El Pais (Madrid) - El País Semanal
Comida de laboratorio.
Falta bastante menos de lo que pensamos para que la carne, el pescado o la leche creados a base de proteínas en unas probetas lleguen a nuestras mesas.
Sería curioso observar la respuesta de Plinio el Viejo, el militar y cronista romano que manifestó que la carne de cerdo era la más sabrosa, la única con 50 sabores distintos, frente a un músculo desarrollado en una probeta. En su tiempo el mundo era más estrecho y lo pisaban 250 millones de almas, lejos de los 11.000 millones de individuos que se estima que compondrán la población mundial para finales de este siglo. Un enorme desafío que implica cuestiones cruciales como responder a la demanda de alimentos y agua para todos, en un escenario supeditado por la lucha contra el cambio climático y el deterioro de los ecosistemas que aún quedan sin malograr del todo. Asegurar el sustento sobrevuela sobre muchos de los hechos decisivos que se vislumbran por entre los surcos de la historia. Cuando se ha obviado esto, han temblado imperios, han rodado cabezas y han estallado motines de subsistencias, o dicho de otra forma: protestas populares frente al desabastecimiento de alimentos básicos.
En el pulso contra la escasez han surgido utensilios, inventos, rutas, elaboraciones, conquistas, modales y ese salto que va desde la necesidad de echarse algo al estómago a comer con placer, reparando en la dimensión social y simbólica de lo que se consume. Todo este refinamiento asignado a los aficionados a los bocados selectos alcanza a muchos individuos, pero no a todos.

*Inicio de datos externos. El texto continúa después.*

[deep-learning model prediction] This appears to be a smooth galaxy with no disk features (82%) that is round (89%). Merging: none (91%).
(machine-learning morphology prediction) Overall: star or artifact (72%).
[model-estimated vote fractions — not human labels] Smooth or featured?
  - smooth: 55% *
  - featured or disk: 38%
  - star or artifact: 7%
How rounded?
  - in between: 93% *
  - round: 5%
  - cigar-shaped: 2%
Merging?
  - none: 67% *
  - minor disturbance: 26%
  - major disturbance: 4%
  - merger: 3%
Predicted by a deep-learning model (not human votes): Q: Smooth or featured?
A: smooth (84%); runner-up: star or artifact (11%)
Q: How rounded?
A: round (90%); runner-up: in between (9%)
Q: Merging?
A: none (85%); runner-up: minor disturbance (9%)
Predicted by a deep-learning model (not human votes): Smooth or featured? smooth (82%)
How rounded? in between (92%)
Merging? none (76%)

A la par de las hazañas gastronómicas de los clásicos Brillat-Savarin, Grimod de La Reynière, Charles Monselet, Alejandro
Dumas y tantos otros, está el reconocimiento a los célebres cortes del carnicero, las sabias preferencias de los agricultores y las elecciones de los pescadores, de los que tradicionalmente se ha dicho que han sido pobres en dinero, pero ricos a la hora de comer.

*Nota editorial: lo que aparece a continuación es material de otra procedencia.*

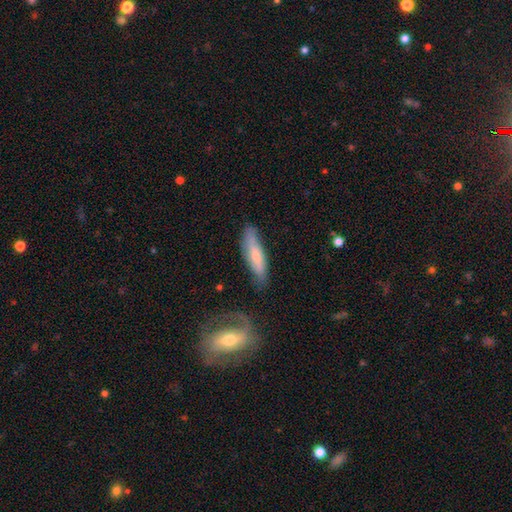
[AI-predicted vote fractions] smooth-or-featured: smooth: 56% | featured or disk: 38% | star or artifact: 6%
  how-rounded: cigar-shaped: 72% | in between: 26% | round: 2%
  merging: none: 71% | minor disturbance: 20% | major disturbance: 6% | merger: 4%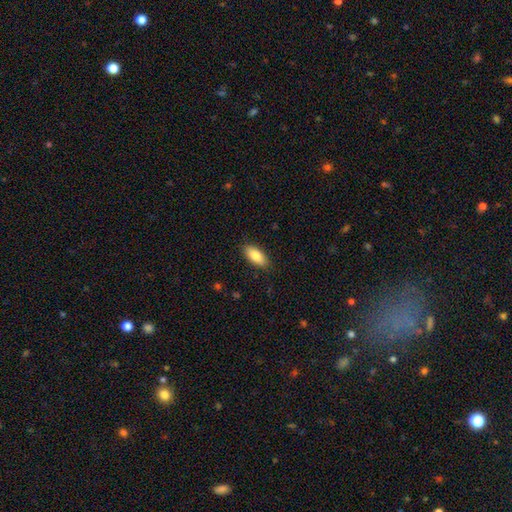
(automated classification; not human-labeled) A smooth galaxy with no disk features (83%) that is in between round and cigar-shaped (88%).

Vote fractions:
- Smooth or featured? smooth: 83% / featured or disk: 11% / star or artifact: 6%
- How rounded? in between: 88% / cigar-shaped: 10% / round: 2%
- Merging? none: 88% / minor disturbance: 9% / major disturbance: 2% / merger: 1%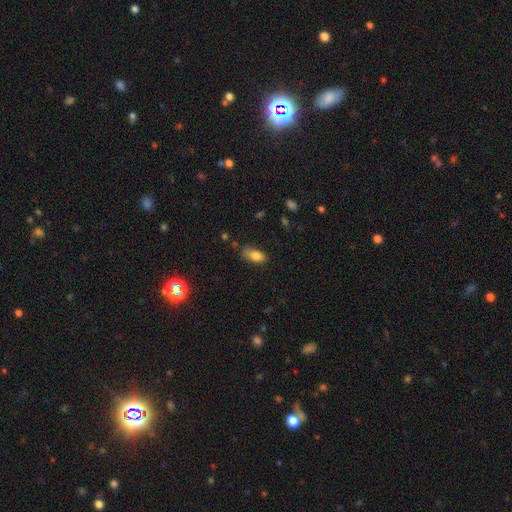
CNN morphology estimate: Overall: smooth (81%). How rounded: in between (85%). Merging: none (62%; minor disturbance 27%).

A pesar de eso, ni todos los hombres de mar, ni todos los simpatizantes de los placeres mundanos ni los romanos del imperio han podido o querido, por desconocimiento o falta de recursos, ejercitar la diversión de la boca. Picadillos, masas, rellenos o nada ha sido la generalidad, la norma para mucha gente. Solo el hambre es más remota que las salchichas, de las que se fija su presencia en Babilonia y, con una u otra forma, en todas las civilizaciones de después. Las mezclas de carnes o pescados triturados son la base de patés, terrinas y rellenos que integran recetas tradicionales de todas las épocas y latitudes. Empanadas, empanadillas, raviolis, pasteles salados y dumplings acogen en su interior amalgamas amables y familiares, mezclas inconcretas de mordida fácil distanciadas de la firme consistencia muscular de las partes más nobles.

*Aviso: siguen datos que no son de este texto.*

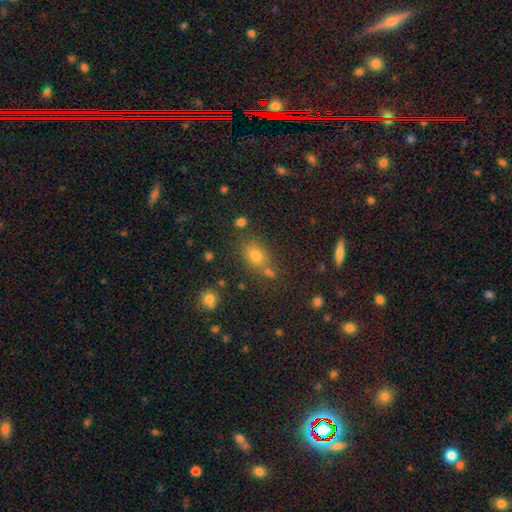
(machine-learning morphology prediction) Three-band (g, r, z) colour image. It shows a smooth galaxy with no disk features (69%) that is in between round and cigar-shaped (59%). Merging: none (69%).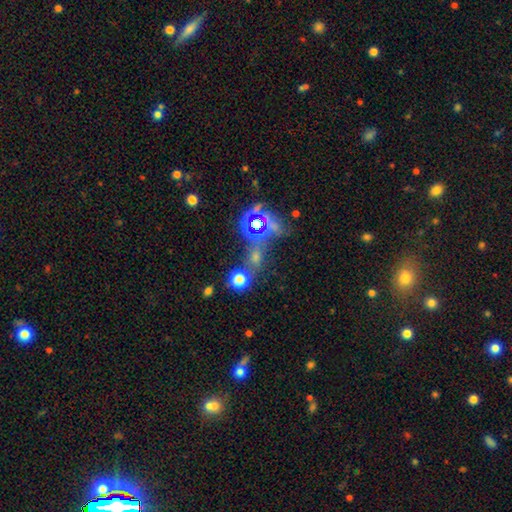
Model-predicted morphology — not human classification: Smooth or featured: star or artifact — 50% (smooth — 39%)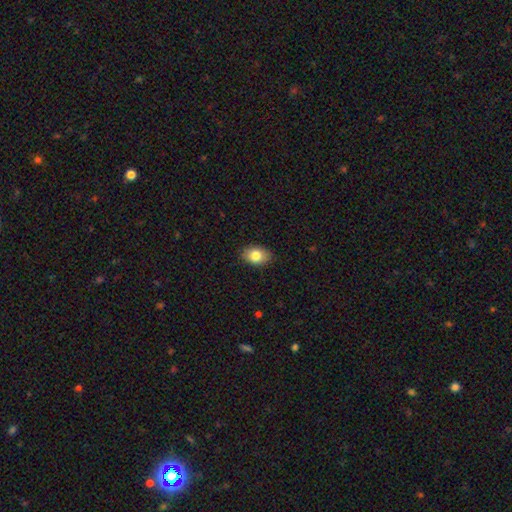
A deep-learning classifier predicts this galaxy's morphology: The model was most divided on "how rounded": in between: 82%, round: 17%, cigar-shaped: 1%. More confident: merging — none (87%); smooth or featured — smooth (83%).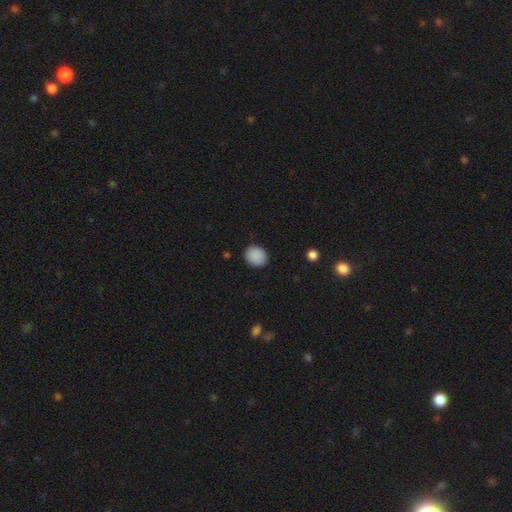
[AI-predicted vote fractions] This is clearly a smooth galaxy (89%). How rounded: likely round (73%). Merging: clearly none (89%).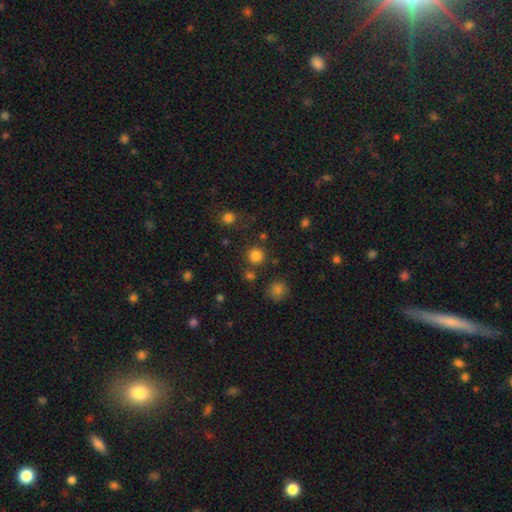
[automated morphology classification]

Y es por esa travesía de la terneza ambigua y neutra de los procesados por donde van a deslizarse unas proteínas de laboratorio que vienen a rebajar la presión sobre el medio ambiente que se atribuye a las grandes producciones. Si la piscicultura trajo la revolución neolítica al mar con miles de años de retraso,
otra crisis climática es la desencadenante de esta nueva transformación radical en la forma de vida de la humanidad. Fibras de salmón y atún libres de mercurio, antibióticos o microplásticos; tejidos de pollo, fuagrás y ternera, o carnes de camarón, cangrejo y langosta cultivados en laboratorios a partir de células madre crecen ahora mismo en alambiques similares a los de las fábricas de cerveza. Proteínas sintéticas dirigidas a representar productos de consumo cotidiano, repujados con el argumento de la nutrición personalizada y la salud.
Falta menos de lo que imaginamos para tener en casa leche o productos derivados de ella fabricados en biorreactores con una estructura molecular idéntica a la producida por los mamíferos. La amenaza de esta realidad vuelve a proceder de la reiterativa destreza humana en perder patrimonio cultural, medioambiental y genético tras el florecimiento de estas nuevas tecnologías. Principalmente porque el valor de las razas autóctonas y las explotaciones tradicionales en extensivo no está en su capacidad de producir carne o leche de calidad, sino en interactuar con la frágil biodiversidad de los ecosistemas que habita, en peligro de desaparecer sin esa reciprocidad. Si esto sucediese, junto a las plantas de procesamiento de proteínas harán falta empresas de robots cortacésped y máquinas desbrozadoras para prevenir incendios forestales, preservar los valores ambientales y la calidad del paisaje. ¡Al tiempo!